Set max_iter to a larger value. The default is 1000. This should be your last resort. If the optimization process does not converge within the first 1000 iterations, having it converge by setting a larger max_iter typically masks other problems such as those described in 1) and 2). It might even indicate that you have some in appropriate features or strong correlations in the features. Debug those first before taking this easy way out.
Set dual = True if number of features > number of examples and vice versa. This solves the SVM optimization problem using the dual formulation. Thanks #Nino van Hooff for pointing this out, and #JamesKo for spotting my mistake.
Use a different solver, for e.g., the L-BFGS solver if you are using Logistic Regression. See #5ervant's answer.
Note: One should not ignore this warning.
This warning came about because
Solving the linear SVM is just solving a quadratic optimization problem. The solver is typically an iterative algorithm that keeps a running estimate of the solution (i.e., the weight and bias for the SVM).
It stops running when the solution corresponds to an objective value that is optimal for this convex optimization problem, or when it hits the maximum number of iterations set.
If the algorithm does not converge, then the current estimate of the SVM's parameters are not guaranteed to be any good, hence the predictions can also be complete garbage.
Edit
In addition, consider the comment by #Nino van Hooff and #5ervant to use the dual formulation of the SVM. This is especially important if the number of features you have, D, is more than the number of training examples N. This is what the dual formulation of the SVM is particular designed for and helps with the conditioning of the optimization problem. Credit to #5ervant for noticing and pointing this out.
Furthermore, #5ervant also pointed out the possibility of changing the solver, in particular the use of the L-BFGS solver. Credit to him (i.e., upvote his answer, not mine).
I would like to provide a quick rough explanation for those who are interested (I am :)) why this matters in this case. Second-order methods, and in particular approximate second-order method like the L-BFGS solver, will help with ill-conditioned problems because it is approximating the Hessian at each iteration and using it to scale the gradient direction.
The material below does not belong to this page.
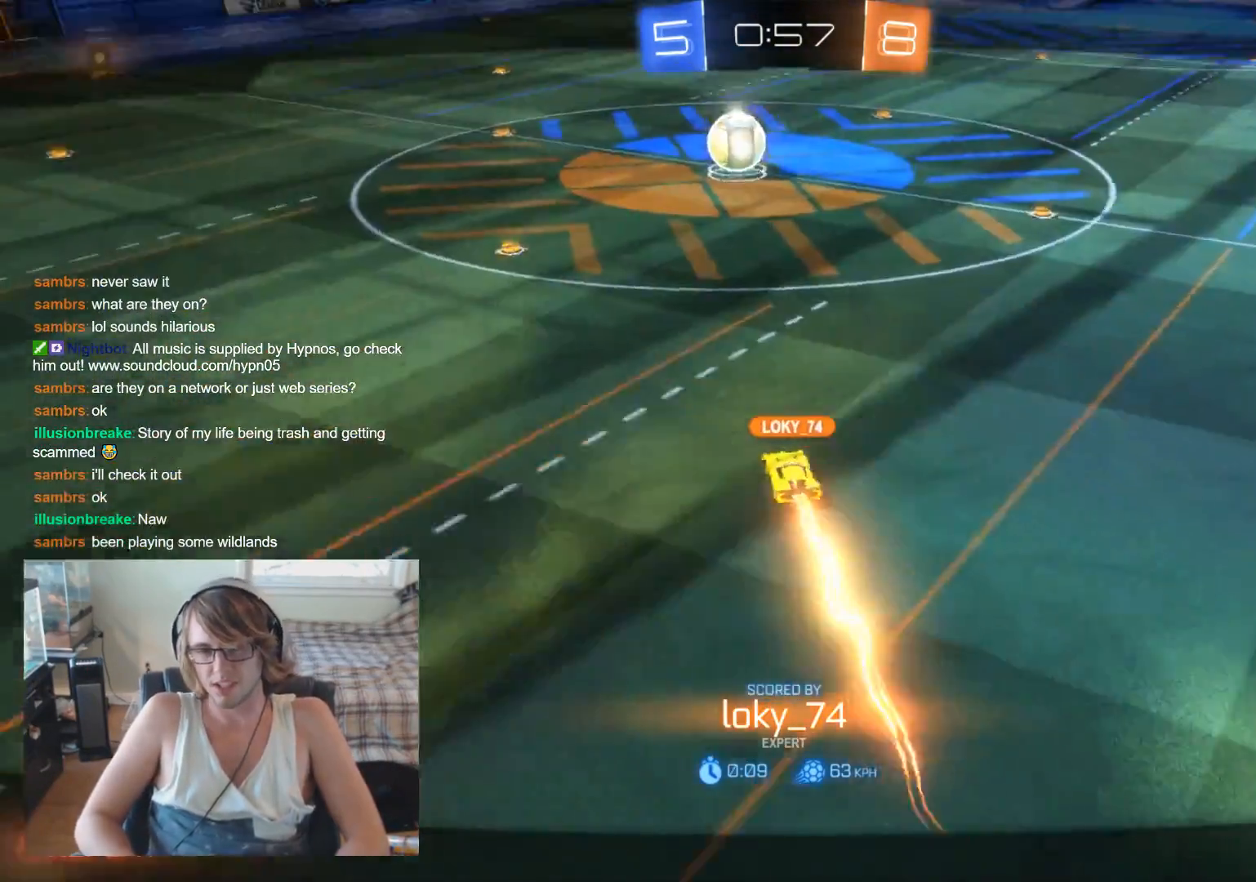
{"buttons": [], "left_stick": "center", "right_stick": "center", "events": []}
This allows it to get better convergence rate but possibly at a higher compute cost per iteration. That is, it takes fewer iterations to finish but each iteration will be slower than a typical first-order method like gradient-descent or its variants.
For e.g., a typical first-order method might update the solution at each iteration like
x(k + 1) = x(k) - alpha(k) * gradient(f(x(k)))
where alpha(k), the step size at iteration k, depends on the particular choice of algorithm or learning rate schedule.
A second order method, for e.g., Newton, will have an update equation
x(k + 1) = x(k) - alpha(k) * Hessian(x(k))^(-1) * gradient(f(x(k)))
That is, it uses the information of the local curvature encoded in the Hessian to scale the gradient accordingly. If the problem is ill-conditioned, the gradient will be pointing in less than ideal directions and the inverse Hessian scaling will help correct this.
In particular, L-BFGS mentioned in #5ervant's answer is a way to approximate the inverse of the Hessian as computing it can be an expensive operation.
However, second-order methods might converge much faster (i.e., requires fewer iterations) than first-order methods like the usual gradient-descent based solvers, which as you guys know by now sometimes fail to even converge. This can compensate for the time spent at each iteration.
In summary, if you have a well-conditioned problem, or if you can make it well-conditioned through other means such as using regularization and/or feature scaling and/or making sure you have more examples than features, you probably don't have to use a second-order method. But these days with many models optimizing non-convex problems (e.g., those in DL models), second order methods such as L-BFGS methods plays a different role there and there are evidence to suggest they can sometimes find better solutions compared to first-order methods. But that is another story.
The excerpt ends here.